- Try it
Every line below that carries the word "insurer" needs to be copied.
(Beginning of Data extracts)
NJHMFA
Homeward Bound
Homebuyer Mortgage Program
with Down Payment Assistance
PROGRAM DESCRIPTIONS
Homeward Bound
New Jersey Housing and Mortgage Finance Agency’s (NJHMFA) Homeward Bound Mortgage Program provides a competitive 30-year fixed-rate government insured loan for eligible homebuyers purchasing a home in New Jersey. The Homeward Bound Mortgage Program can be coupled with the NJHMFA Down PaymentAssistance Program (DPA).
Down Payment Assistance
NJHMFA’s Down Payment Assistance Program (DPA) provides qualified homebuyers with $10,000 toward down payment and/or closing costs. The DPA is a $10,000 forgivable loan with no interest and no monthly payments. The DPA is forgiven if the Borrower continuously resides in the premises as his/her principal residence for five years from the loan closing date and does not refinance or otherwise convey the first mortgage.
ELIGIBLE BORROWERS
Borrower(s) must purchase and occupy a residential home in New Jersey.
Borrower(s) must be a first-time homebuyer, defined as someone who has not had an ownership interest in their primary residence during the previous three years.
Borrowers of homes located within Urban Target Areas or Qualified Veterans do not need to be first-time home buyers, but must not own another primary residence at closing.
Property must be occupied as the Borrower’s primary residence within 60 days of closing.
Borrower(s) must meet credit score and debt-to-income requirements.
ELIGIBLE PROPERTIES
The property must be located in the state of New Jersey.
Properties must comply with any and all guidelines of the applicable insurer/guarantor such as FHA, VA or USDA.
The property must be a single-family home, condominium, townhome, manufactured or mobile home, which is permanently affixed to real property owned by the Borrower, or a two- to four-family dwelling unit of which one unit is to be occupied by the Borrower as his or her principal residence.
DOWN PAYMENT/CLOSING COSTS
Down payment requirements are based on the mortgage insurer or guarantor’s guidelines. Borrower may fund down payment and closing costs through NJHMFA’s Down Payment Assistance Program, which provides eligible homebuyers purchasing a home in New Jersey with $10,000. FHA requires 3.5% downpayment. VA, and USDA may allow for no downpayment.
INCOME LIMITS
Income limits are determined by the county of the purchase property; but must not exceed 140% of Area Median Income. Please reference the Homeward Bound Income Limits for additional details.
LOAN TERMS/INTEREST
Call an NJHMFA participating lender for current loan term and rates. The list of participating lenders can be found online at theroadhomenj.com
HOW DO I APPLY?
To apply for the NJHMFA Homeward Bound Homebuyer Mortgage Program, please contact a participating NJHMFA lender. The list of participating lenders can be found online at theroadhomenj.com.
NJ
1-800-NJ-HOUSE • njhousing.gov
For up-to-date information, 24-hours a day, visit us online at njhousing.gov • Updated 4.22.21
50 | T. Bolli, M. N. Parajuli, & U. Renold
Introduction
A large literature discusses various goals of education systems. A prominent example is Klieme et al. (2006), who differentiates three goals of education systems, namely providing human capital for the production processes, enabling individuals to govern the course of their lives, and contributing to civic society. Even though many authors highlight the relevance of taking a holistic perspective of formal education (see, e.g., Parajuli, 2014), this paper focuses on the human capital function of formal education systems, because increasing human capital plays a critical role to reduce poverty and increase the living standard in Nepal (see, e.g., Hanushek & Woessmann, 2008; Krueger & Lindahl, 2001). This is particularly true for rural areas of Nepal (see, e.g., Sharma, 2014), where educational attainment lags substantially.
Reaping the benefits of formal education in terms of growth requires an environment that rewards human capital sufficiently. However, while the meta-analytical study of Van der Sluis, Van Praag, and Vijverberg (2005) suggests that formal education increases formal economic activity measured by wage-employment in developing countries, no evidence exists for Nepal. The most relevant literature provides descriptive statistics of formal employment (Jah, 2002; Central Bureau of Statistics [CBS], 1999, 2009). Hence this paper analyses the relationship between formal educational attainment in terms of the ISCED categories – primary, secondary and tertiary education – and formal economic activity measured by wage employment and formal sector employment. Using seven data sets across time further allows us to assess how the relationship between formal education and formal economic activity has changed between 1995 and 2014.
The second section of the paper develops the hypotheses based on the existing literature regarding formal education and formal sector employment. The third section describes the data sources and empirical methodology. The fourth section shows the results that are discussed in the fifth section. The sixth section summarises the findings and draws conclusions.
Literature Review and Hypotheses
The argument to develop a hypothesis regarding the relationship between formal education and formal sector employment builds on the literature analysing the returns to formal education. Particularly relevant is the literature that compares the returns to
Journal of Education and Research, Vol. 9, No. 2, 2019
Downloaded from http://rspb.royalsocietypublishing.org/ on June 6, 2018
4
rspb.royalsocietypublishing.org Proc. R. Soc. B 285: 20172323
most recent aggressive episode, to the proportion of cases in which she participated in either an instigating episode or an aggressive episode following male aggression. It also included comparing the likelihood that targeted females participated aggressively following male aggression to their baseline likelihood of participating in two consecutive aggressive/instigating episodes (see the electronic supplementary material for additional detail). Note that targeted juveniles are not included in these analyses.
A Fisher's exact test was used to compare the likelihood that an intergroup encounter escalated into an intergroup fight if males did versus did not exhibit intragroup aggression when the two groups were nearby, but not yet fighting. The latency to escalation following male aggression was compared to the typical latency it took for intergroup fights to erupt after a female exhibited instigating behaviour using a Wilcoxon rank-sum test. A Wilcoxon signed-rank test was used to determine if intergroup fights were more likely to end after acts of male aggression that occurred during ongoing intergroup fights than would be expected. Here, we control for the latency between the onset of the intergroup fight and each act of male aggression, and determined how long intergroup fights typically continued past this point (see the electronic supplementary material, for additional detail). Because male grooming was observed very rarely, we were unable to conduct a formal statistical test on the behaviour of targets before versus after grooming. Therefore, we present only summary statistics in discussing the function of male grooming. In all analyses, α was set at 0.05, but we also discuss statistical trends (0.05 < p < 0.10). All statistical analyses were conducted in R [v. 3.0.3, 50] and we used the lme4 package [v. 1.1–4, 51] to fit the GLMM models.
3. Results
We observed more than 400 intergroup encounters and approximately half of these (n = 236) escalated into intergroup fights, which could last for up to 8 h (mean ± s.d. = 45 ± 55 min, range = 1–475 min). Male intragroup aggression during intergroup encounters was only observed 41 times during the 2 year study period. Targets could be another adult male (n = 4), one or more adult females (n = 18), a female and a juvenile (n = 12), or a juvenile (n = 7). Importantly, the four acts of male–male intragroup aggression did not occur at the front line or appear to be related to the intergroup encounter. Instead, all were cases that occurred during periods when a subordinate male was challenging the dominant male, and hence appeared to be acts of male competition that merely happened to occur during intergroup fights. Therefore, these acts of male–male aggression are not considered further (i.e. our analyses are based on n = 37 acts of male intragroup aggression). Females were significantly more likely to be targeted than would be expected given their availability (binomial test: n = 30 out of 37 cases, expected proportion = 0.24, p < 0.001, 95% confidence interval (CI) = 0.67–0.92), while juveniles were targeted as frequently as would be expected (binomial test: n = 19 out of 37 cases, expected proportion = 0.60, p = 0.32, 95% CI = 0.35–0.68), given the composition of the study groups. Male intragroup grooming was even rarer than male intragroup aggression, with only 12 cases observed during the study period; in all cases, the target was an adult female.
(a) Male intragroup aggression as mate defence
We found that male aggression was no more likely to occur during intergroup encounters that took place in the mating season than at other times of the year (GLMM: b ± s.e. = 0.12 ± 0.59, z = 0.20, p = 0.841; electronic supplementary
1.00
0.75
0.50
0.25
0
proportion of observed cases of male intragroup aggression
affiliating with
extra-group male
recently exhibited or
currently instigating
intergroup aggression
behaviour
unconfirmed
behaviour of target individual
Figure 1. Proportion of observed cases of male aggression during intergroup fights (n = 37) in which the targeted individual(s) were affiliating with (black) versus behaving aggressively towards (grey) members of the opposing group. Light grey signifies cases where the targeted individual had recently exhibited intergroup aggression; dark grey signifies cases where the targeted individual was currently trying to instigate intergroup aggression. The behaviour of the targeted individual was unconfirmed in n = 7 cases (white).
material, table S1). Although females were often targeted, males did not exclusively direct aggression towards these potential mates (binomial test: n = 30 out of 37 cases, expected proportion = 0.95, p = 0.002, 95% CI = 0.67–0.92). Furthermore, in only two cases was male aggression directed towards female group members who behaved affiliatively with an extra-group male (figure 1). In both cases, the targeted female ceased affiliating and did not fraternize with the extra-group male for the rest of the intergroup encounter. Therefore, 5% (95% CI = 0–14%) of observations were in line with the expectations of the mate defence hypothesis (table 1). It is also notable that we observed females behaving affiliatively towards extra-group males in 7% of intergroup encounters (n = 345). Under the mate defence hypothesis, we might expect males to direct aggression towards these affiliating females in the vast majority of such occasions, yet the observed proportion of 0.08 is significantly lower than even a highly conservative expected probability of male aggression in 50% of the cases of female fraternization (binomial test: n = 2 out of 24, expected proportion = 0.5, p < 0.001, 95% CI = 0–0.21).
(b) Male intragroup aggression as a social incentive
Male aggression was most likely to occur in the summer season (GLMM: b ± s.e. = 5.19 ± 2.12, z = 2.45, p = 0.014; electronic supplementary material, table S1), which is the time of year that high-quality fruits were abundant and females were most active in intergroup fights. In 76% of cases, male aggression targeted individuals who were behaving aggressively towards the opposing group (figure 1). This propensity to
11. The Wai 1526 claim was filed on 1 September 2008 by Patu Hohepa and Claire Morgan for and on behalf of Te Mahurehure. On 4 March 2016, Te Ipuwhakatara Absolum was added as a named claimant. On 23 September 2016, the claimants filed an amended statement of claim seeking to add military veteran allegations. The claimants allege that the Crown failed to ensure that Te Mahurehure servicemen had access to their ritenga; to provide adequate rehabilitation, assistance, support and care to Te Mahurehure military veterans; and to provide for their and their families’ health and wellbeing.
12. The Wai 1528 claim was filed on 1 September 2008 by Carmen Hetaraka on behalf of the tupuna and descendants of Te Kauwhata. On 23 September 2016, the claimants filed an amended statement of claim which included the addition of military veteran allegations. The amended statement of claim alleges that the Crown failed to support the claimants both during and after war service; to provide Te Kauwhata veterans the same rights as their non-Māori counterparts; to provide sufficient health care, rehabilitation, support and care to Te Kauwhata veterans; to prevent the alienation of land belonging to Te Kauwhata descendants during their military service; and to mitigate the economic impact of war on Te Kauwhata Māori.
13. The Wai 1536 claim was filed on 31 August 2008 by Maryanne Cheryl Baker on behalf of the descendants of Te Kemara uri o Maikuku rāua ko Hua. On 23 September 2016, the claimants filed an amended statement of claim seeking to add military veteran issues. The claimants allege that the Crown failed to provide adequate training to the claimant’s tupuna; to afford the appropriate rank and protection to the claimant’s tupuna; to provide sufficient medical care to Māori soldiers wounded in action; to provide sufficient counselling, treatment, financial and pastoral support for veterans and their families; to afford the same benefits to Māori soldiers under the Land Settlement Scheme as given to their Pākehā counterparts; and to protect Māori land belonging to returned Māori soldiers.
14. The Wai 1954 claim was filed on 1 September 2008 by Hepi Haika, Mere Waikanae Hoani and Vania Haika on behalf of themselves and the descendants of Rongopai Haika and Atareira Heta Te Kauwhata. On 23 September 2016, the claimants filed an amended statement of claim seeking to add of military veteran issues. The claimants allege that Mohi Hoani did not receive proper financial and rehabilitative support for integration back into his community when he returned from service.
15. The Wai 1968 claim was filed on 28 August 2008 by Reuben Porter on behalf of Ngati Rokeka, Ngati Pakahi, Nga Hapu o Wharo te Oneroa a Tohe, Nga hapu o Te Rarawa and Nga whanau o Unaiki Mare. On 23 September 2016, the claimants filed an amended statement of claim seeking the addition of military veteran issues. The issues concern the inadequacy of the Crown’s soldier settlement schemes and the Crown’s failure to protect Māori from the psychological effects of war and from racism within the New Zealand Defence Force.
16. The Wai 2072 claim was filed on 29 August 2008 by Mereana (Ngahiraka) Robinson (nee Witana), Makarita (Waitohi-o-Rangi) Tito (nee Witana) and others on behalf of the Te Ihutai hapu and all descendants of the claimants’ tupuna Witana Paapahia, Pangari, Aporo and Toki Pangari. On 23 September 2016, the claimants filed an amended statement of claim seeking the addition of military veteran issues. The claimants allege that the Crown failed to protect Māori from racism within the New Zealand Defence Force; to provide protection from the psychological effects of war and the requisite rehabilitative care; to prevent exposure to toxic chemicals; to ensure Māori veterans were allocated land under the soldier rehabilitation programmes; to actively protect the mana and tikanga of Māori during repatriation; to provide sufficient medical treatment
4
(End of Data extracts)
- Answer below
Properties must comply with any and all guidelines of the applicable insurer/guarantor such as FHA, VA or USDA.
Down payment requirements are based on the mortgage insurer or guarantor’s guidelines. Borrower may fund down payment and closing costs through NJHMFA’s Down Payment Assistance Program, which provides eligible homebuyers purchasing a home in New Jersey with $10,000. FHA requires 3.5% downpayment. VA, and USDA may allow for no downpayment.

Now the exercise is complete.